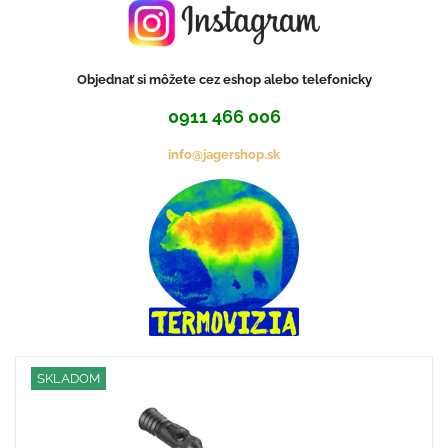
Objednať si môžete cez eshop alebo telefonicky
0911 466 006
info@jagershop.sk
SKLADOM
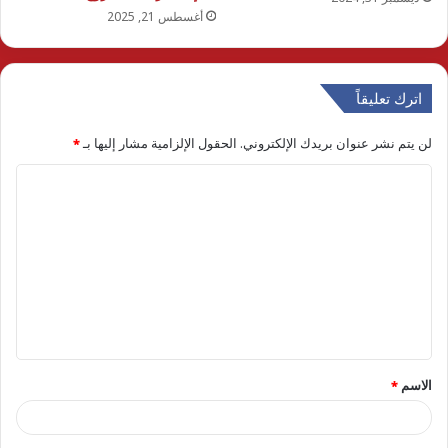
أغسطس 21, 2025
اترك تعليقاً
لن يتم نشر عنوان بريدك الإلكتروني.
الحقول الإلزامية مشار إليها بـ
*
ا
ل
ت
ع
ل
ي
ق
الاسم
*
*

+ + + + + + +

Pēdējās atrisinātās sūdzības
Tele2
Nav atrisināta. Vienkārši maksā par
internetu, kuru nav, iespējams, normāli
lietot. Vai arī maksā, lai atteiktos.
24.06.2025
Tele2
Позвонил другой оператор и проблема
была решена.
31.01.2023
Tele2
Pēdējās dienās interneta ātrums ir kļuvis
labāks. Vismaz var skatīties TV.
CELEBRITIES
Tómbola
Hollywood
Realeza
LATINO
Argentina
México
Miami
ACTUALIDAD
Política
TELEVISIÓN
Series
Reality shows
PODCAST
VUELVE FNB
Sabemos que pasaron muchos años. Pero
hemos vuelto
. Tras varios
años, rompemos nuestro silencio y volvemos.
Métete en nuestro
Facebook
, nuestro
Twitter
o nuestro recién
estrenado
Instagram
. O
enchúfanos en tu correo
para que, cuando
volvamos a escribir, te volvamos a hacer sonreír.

+ + + + + + +

● **TASK BRIEF**: Retype the lines from the one containing "Pēdējās atrisinātās sūdzības" to the one containing "volvamos a escribir, te", both ends included, with no changes.

● **TASK ANSWER**:
Pēdējās atrisinātās sūdzības
Tele2
Nav atrisināta. Vienkārši maksā par
internetu, kuru nav, iespējams, normāli
lietot. Vai arī maksā, lai atteiktos.
24.06.2025
Tele2
Позвонил другой оператор и проблема
была решена.
31.01.2023
Tele2
Pēdējās dienās interneta ātrums ir kļuvis
labāks. Vismaz var skatīties TV.
CELEBRITIES
Tómbola
Hollywood
Realeza
LATINO
Argentina
México
Miami
ACTUALIDAD
Política
TELEVISIÓN
Series
Reality shows
PODCAST
VUELVE FNB
Sabemos que pasaron muchos años. Pero
hemos vuelto
. Tras varios
años, rompemos nuestro silencio y volvemos.
Métete en nuestro
Facebook
, nuestro
Twitter
o nuestro recién
estrenado
Instagram
. O
enchúfanos en tu correo
para que, cuando
volvamos a escribir, te volvamos a hacer sonreír.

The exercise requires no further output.